Kacang panjang atau Vigna sinensis digolongkan ke dalam famili leguminosa. Famili leguminosa biasa dimanfaatkan petani sebagai tanaman sela untuk memulihkan kandungan nitrogen tanah. Selain bermanfaat sebagai tanaman sela, budidaya kacang panjang sangat potensial secara ekonomi. Budidaya kacang panjang dapat dilakukan di dataran tinggi hingga 800 mdpl, maupun rendah. Suhu optimum pertumbuhannya ada di rentang 15-24⁰C dengan curah hujan 600-1500 mm per tahun. Sedangkan suhu maksimum yang bisa dicapai adalah 35⁰C dan suhu minimum 10⁰C. Di Indonesia, budidaya kacang panjang bisa dilakukan sepanjang musim. Namun kebiasaan petani menanamnya di awal musim hujan, terkecuali untuk tanah sawah, petani biasanya menanam di musim kemarau.

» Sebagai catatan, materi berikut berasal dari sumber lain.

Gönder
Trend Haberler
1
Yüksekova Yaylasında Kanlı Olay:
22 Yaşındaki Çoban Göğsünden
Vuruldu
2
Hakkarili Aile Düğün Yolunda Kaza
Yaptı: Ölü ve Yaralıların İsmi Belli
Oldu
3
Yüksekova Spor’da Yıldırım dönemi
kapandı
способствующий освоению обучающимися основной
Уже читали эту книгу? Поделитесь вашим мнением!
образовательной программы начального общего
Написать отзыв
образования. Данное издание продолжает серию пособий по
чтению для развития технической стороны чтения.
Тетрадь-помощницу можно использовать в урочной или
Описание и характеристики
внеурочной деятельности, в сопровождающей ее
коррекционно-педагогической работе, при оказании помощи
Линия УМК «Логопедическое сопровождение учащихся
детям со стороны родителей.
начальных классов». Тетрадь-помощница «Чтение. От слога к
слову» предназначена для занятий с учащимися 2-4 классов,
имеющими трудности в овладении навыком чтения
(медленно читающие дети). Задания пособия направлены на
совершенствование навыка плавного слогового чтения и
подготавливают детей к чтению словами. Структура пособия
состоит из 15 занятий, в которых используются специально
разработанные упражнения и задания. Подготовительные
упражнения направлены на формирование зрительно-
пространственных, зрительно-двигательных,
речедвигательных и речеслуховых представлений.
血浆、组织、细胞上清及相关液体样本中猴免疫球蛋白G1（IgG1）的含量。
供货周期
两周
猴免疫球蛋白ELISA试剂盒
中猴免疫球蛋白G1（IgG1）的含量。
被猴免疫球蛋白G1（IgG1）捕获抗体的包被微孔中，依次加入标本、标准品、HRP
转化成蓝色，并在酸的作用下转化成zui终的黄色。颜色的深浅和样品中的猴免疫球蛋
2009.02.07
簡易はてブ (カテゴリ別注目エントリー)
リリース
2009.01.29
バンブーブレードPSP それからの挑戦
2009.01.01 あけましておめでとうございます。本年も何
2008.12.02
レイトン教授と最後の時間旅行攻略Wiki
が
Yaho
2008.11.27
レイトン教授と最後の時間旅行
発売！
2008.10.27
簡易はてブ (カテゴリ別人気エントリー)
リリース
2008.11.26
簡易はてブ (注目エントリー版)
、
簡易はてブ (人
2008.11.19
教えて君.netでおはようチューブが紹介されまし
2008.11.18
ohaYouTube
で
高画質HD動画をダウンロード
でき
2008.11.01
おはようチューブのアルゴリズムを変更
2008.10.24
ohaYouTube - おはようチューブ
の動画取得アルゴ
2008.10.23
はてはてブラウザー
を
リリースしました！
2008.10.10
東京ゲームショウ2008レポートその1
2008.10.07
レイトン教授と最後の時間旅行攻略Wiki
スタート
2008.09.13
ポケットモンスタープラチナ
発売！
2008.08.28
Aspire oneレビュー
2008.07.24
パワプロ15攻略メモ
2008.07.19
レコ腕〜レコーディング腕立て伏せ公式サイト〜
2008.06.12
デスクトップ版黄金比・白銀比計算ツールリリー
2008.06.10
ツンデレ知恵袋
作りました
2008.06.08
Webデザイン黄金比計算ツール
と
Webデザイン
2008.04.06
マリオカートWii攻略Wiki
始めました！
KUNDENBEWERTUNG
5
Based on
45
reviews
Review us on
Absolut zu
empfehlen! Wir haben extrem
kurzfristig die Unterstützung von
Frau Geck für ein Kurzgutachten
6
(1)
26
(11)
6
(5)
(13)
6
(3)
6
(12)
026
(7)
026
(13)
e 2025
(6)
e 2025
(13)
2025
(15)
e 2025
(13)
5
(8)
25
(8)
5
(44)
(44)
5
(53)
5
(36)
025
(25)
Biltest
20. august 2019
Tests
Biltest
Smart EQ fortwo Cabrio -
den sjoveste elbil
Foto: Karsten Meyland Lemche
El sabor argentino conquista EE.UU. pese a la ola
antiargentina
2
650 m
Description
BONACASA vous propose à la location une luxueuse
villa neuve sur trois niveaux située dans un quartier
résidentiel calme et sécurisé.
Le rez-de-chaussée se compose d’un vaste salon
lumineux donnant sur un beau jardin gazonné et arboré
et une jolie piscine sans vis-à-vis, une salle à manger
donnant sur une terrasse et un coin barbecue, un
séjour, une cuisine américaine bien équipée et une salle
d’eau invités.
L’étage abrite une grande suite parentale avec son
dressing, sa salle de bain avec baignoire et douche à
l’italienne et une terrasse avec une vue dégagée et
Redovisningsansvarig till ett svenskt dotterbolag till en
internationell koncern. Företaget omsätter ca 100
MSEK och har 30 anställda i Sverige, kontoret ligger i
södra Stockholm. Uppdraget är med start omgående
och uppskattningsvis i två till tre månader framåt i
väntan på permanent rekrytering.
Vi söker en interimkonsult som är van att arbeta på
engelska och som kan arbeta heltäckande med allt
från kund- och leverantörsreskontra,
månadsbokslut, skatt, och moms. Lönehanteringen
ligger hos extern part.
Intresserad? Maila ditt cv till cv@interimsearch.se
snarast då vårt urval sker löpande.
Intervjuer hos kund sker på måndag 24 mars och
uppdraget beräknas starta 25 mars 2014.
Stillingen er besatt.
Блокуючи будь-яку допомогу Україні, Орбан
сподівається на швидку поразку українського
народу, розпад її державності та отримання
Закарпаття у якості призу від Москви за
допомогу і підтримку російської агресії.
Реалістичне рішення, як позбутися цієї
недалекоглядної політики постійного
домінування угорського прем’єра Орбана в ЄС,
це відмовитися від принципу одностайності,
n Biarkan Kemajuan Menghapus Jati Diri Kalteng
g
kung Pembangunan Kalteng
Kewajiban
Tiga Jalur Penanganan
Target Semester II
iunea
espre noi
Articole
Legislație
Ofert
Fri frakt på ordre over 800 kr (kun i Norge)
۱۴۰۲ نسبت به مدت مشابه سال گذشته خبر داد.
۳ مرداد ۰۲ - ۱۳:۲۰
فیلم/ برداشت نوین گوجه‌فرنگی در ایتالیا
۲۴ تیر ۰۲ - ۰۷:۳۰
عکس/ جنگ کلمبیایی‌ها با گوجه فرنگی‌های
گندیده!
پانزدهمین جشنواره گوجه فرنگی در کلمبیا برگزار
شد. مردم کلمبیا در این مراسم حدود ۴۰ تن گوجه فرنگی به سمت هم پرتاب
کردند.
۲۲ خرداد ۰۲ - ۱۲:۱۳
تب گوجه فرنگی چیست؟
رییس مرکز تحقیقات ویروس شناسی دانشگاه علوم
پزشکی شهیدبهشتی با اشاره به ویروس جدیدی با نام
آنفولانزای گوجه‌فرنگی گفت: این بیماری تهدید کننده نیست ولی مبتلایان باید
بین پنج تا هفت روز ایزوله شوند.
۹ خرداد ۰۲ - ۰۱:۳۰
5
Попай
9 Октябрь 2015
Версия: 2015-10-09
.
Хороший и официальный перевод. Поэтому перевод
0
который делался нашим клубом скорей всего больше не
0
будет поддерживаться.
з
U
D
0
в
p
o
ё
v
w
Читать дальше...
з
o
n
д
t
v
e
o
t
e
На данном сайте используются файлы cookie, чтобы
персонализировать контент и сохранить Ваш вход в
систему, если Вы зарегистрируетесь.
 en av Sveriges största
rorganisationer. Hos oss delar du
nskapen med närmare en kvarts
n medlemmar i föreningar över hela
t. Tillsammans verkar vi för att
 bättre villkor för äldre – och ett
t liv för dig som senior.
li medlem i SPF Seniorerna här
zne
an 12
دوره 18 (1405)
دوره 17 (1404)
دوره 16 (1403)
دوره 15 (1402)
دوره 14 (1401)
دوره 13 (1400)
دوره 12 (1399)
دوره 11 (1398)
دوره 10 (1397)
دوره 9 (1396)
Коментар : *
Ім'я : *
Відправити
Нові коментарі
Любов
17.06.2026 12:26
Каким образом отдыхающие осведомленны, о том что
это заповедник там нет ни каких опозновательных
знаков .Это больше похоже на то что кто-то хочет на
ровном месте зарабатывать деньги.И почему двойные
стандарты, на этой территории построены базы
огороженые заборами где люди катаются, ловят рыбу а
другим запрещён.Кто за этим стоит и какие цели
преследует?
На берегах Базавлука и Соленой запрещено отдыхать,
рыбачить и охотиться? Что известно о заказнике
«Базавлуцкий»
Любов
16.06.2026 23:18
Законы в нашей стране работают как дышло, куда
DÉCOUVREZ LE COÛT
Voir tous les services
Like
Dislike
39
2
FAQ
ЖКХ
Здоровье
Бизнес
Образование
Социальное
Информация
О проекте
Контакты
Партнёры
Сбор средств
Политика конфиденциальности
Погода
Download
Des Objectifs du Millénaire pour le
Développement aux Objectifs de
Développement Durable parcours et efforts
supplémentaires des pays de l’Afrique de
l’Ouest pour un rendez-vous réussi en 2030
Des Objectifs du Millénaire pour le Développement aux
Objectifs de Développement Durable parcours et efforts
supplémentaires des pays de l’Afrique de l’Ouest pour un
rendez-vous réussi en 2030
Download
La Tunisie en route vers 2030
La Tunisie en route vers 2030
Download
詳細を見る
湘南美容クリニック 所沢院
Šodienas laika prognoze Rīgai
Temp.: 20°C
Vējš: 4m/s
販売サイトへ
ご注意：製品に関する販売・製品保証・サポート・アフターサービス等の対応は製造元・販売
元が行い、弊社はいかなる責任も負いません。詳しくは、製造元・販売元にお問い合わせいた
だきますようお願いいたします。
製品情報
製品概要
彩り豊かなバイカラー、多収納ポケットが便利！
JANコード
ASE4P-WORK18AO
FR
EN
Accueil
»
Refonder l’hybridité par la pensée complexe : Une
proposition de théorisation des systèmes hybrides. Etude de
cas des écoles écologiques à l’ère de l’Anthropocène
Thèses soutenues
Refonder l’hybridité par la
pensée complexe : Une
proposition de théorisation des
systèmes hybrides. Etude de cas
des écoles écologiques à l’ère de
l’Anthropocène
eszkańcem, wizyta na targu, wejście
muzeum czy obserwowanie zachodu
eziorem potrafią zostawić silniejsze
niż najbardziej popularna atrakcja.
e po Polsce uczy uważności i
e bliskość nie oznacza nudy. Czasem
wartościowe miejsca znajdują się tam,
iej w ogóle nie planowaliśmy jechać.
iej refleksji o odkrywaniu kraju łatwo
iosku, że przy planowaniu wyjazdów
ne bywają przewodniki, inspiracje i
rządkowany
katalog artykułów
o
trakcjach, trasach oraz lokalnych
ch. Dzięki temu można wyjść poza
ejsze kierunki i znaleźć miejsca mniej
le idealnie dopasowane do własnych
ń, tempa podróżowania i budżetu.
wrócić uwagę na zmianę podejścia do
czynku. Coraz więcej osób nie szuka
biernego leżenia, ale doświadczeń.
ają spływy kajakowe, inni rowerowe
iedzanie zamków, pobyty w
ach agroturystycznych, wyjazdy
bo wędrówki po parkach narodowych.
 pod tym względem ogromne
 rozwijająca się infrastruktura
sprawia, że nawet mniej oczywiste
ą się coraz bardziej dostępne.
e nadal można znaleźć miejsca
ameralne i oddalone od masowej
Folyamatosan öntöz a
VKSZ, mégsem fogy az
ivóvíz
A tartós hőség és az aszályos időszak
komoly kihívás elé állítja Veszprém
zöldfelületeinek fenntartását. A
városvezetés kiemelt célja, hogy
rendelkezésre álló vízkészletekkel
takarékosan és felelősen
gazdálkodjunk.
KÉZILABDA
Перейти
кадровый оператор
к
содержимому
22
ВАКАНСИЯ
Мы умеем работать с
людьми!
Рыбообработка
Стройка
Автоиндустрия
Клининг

Kacang panjang menyukai tipe tanah gembur yang terkena langsung sinar matahari dengan drainase yang baik. Kandungan hara yang berlebih membuat tanaman bertumbuh subur, hanya produksi bijinya minim. Sedangkan di tanah yang unsur haranya lebih rendah, daun tanaman tidak begitu subur namun produksi bijinya bisa lebih baik. Pengolahan lahan budidaya kacang panjang Pengolahan tanah berupa pembajakan diperlukan apabila budidaya kacang panjang dilakukan di tanah sawah atau tanah padat. Sedangkan untuk tanah yang sudah gembur tidak diperlukan lagi pembajakan. Buatlah bedengan di atas tanah yang sudah dibajak atau sudah gembur. Tanah yang dibuat bedengan diusahakan sehalus mungkin agar perakaran tanaman dan drainase berkembang baik. Bila memungkinkan, bedengan dibuat sejajar arah timur ke barat. Hal ini berguna untuk memaksimalkan penyinaran matahari. Buat bedengan dengan ukuran lebar 80-90 cm, dengan ketinggian 20-25 cm khusus untuk tanah sawah bisa ditinggikan hingga 30 cm. Panjang bedengan disesuaikan dengan lanskap lahan. Jarak antar bedengan dibuat selebar 40-50 cm. Jarak selebar itu berguna untuk memudahkan proses perawatan dan pemanenan yang dilakukan secara bertahap. Selain itu, jarak...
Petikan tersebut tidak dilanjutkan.